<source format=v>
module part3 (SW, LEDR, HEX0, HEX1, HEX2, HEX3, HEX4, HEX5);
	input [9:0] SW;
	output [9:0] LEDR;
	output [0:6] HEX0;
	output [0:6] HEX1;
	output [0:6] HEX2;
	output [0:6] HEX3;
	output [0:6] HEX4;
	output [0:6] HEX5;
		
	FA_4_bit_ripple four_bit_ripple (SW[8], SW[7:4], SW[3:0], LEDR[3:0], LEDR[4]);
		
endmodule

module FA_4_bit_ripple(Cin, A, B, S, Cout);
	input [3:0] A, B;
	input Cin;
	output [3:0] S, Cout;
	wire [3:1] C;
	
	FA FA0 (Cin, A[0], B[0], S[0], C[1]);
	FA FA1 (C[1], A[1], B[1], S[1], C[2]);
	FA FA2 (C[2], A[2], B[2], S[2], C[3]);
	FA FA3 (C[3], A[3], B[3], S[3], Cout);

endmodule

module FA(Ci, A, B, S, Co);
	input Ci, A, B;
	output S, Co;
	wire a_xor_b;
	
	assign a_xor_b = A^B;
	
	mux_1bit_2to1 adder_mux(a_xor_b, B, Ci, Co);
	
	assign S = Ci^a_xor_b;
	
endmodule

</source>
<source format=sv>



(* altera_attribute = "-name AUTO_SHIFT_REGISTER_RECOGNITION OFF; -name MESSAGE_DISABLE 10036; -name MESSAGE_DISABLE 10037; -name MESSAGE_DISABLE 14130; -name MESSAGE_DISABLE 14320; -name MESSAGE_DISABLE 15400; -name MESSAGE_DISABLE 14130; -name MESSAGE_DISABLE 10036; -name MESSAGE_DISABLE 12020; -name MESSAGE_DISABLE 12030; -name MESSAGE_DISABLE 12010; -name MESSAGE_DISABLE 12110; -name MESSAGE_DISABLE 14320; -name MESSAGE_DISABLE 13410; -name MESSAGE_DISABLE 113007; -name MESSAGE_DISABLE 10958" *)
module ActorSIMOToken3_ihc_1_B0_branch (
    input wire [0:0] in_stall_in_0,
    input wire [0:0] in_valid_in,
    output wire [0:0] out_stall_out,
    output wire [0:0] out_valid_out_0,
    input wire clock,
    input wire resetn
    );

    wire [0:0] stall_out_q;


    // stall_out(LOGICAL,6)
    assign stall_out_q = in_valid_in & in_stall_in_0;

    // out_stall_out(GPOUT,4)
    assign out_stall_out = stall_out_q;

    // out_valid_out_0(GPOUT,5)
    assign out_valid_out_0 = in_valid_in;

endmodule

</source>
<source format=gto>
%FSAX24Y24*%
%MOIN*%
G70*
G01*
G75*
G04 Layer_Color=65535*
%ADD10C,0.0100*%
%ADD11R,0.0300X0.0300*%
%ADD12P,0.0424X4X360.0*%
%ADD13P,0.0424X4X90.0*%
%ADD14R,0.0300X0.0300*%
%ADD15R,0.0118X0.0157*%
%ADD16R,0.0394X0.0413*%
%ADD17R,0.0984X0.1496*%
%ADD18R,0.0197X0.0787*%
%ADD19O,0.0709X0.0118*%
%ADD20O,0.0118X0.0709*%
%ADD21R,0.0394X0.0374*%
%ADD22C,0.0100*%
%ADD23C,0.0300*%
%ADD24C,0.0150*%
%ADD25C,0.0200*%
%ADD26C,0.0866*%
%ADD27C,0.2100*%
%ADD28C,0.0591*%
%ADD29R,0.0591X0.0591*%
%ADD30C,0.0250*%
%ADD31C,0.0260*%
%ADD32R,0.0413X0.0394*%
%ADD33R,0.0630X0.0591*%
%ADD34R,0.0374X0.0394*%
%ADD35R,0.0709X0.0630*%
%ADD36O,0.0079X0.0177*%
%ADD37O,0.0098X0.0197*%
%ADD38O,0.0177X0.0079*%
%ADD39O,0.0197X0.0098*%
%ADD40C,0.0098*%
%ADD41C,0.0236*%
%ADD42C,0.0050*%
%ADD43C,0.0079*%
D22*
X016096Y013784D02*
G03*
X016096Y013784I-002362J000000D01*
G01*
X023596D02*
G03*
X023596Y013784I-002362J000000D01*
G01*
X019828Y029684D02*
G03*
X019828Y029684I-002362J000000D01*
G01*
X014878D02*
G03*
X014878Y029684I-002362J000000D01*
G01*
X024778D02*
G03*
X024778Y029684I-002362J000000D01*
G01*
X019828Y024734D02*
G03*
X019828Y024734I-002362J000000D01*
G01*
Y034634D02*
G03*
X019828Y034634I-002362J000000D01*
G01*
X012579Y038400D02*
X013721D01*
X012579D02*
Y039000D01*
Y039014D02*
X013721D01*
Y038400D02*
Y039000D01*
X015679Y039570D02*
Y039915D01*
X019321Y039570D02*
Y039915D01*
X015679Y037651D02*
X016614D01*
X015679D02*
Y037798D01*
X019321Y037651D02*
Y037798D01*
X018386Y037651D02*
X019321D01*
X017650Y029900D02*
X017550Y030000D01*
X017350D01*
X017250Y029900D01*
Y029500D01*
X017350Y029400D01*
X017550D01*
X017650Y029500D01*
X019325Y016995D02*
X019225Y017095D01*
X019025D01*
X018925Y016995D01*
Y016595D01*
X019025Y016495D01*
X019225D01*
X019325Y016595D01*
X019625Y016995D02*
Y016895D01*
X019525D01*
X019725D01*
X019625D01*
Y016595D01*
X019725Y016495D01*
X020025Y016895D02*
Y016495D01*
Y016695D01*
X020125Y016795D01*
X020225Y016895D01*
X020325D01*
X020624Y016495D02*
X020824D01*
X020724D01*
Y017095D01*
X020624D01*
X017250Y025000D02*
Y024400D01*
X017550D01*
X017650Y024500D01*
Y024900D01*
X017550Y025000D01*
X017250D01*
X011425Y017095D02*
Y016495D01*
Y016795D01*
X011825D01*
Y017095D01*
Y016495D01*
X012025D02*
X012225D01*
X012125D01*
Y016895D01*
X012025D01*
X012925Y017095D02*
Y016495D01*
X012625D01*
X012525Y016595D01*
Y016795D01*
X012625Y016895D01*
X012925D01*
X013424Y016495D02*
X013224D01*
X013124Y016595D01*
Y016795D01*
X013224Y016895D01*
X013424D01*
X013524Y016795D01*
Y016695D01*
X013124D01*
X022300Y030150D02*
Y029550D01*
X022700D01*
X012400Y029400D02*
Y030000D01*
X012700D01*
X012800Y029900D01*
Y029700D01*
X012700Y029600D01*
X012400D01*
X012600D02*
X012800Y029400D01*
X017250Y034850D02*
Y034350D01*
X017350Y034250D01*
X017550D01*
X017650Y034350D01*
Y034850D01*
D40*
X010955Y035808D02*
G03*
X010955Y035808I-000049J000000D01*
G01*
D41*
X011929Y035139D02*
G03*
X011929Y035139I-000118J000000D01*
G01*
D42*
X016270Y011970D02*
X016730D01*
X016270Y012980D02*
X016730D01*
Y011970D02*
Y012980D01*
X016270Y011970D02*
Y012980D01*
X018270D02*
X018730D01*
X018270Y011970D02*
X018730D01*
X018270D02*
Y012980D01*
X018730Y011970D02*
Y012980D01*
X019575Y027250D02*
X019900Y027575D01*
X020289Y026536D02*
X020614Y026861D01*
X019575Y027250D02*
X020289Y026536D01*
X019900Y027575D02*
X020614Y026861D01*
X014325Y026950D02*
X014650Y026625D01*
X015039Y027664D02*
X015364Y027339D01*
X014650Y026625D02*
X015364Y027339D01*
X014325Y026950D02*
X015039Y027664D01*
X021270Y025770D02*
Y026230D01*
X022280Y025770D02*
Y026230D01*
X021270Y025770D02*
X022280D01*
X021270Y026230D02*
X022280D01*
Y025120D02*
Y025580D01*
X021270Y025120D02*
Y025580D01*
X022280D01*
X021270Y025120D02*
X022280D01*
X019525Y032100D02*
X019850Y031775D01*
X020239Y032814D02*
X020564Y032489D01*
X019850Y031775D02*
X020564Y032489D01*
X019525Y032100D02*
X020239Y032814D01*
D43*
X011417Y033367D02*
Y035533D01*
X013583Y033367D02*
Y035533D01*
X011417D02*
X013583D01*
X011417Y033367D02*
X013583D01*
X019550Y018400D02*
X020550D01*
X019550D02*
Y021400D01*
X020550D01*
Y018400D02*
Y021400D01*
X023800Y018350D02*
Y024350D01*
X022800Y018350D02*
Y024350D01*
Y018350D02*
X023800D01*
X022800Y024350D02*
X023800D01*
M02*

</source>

* * *

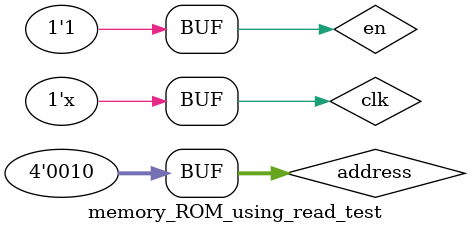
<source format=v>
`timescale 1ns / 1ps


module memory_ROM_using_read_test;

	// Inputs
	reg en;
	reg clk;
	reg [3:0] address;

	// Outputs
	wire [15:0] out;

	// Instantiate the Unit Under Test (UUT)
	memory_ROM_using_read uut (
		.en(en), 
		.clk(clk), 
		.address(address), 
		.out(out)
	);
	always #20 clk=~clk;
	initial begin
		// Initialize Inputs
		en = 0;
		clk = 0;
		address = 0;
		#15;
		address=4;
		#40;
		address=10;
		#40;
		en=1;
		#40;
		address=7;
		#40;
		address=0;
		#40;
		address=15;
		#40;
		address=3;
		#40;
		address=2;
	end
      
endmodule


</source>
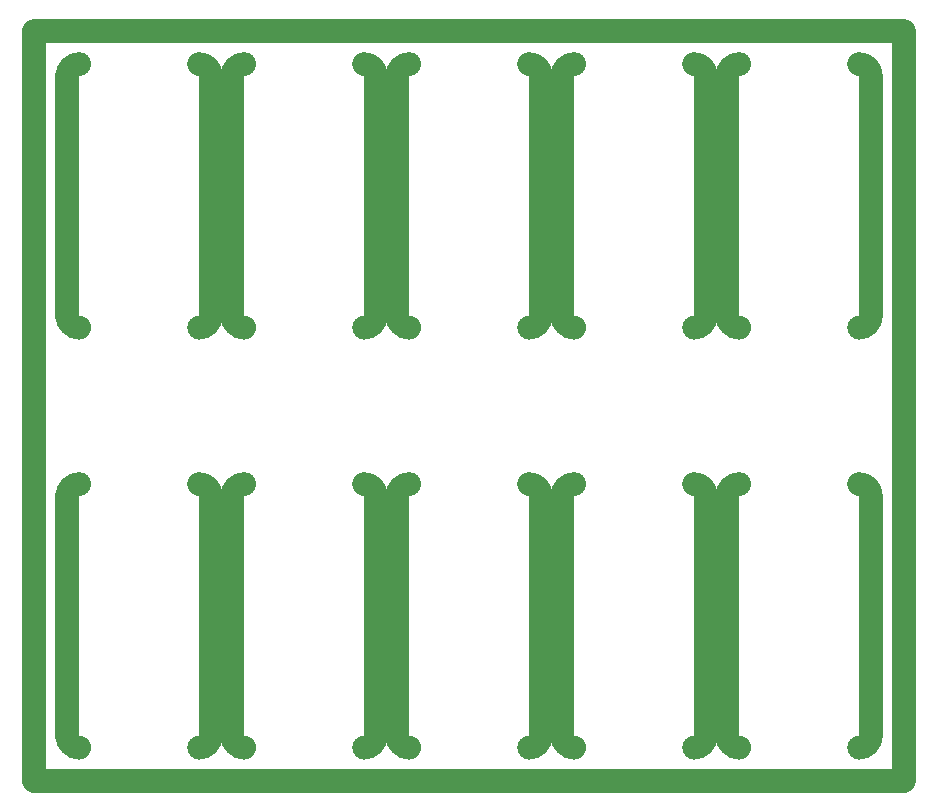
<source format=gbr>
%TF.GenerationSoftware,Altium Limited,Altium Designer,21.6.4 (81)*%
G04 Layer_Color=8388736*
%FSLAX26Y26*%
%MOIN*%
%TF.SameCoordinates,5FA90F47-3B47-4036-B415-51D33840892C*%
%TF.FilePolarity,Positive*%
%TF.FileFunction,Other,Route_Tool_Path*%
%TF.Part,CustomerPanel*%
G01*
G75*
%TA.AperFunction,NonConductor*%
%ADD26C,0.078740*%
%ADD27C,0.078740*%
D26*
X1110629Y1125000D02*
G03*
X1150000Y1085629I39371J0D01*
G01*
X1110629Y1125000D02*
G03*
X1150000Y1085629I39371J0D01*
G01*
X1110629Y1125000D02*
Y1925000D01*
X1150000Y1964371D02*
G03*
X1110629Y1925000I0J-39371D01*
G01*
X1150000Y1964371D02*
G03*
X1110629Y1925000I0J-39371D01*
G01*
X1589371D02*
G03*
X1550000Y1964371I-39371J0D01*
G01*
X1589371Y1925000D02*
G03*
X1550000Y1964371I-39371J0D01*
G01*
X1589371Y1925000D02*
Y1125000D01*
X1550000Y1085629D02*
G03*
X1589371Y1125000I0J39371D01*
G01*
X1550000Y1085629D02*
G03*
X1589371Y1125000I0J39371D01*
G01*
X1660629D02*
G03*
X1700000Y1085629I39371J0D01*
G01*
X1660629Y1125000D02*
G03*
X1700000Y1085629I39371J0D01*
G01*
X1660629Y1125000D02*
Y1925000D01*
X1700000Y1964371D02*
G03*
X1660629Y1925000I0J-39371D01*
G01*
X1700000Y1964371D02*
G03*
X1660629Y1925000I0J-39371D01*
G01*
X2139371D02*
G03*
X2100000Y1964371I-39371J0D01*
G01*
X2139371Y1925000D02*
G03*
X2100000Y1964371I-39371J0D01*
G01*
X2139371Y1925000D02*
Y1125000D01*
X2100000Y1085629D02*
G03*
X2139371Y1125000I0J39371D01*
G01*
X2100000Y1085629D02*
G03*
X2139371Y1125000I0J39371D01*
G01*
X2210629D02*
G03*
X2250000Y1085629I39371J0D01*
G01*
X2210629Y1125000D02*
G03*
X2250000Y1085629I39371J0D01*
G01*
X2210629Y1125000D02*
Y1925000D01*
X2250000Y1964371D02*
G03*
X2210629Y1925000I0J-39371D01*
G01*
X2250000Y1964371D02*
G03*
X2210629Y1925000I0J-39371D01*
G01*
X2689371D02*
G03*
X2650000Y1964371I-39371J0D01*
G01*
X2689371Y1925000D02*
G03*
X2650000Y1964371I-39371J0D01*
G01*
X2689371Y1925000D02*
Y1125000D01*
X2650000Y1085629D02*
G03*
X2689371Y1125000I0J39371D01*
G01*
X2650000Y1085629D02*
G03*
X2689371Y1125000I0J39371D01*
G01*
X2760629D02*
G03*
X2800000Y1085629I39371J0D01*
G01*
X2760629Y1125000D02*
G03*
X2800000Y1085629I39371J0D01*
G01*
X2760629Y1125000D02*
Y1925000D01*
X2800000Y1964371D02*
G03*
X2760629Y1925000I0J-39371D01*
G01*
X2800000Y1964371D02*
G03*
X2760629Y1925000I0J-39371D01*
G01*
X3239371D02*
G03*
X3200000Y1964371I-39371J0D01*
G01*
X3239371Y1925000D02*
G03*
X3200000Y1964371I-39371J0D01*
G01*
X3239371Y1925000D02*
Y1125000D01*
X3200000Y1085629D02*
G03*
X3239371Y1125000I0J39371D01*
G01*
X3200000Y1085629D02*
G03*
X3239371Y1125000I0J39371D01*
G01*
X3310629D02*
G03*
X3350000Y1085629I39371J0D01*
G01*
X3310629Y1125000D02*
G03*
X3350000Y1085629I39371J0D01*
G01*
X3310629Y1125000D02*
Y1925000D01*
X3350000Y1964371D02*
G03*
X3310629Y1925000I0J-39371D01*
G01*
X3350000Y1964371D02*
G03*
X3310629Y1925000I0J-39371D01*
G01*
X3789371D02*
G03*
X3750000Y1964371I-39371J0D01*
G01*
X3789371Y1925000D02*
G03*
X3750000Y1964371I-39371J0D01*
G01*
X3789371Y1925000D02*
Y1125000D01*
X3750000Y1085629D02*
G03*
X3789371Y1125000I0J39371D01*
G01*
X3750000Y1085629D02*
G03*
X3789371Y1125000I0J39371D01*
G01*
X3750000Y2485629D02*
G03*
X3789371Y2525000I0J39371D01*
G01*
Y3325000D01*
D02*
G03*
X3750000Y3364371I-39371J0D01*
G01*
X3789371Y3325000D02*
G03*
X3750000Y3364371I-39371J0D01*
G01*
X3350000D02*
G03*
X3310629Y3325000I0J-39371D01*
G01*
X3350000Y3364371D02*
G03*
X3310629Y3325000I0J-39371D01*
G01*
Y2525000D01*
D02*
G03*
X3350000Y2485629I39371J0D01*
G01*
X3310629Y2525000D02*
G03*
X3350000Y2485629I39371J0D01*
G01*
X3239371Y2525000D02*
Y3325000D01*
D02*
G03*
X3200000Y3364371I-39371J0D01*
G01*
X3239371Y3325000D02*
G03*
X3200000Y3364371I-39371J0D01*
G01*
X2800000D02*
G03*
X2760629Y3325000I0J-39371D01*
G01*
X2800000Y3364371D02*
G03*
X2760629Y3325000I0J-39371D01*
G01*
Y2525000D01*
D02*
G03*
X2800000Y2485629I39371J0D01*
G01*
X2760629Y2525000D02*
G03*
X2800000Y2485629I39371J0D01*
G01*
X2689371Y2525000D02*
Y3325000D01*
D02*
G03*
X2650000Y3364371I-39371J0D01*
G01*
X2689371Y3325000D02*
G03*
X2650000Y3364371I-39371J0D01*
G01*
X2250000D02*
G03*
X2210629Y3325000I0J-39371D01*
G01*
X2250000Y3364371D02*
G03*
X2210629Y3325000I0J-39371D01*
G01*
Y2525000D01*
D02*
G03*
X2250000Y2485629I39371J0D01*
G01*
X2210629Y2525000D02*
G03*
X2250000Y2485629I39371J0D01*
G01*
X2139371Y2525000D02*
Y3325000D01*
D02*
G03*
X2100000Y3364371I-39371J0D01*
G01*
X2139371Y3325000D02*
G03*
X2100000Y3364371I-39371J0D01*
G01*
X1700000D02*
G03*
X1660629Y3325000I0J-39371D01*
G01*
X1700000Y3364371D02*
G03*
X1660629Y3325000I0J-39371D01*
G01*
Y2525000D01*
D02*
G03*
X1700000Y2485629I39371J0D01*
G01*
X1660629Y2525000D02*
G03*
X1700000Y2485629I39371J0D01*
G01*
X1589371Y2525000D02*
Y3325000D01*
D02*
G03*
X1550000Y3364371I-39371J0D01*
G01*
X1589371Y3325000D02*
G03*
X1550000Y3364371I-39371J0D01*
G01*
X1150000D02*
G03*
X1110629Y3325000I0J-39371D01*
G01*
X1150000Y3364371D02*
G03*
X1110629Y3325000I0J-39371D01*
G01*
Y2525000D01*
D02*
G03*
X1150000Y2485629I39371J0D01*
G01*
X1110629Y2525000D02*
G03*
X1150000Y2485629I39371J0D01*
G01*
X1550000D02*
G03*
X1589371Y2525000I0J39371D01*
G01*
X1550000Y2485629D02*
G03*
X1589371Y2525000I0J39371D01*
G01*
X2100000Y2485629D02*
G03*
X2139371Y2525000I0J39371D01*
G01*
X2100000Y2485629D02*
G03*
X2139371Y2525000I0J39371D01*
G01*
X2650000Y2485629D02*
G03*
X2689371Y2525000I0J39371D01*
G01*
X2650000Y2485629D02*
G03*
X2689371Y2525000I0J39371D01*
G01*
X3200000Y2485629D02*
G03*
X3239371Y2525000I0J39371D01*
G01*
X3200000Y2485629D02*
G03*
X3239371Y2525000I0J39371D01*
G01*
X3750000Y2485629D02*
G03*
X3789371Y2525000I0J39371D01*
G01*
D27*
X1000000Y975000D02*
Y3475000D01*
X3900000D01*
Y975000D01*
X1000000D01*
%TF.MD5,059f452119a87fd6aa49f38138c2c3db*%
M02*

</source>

#### GOAL OF THE EXERCISE:
How many lines in these entries contain the string "wire"? State the number and nothing more.

#### ANSWER TO THE EXERCISE:
10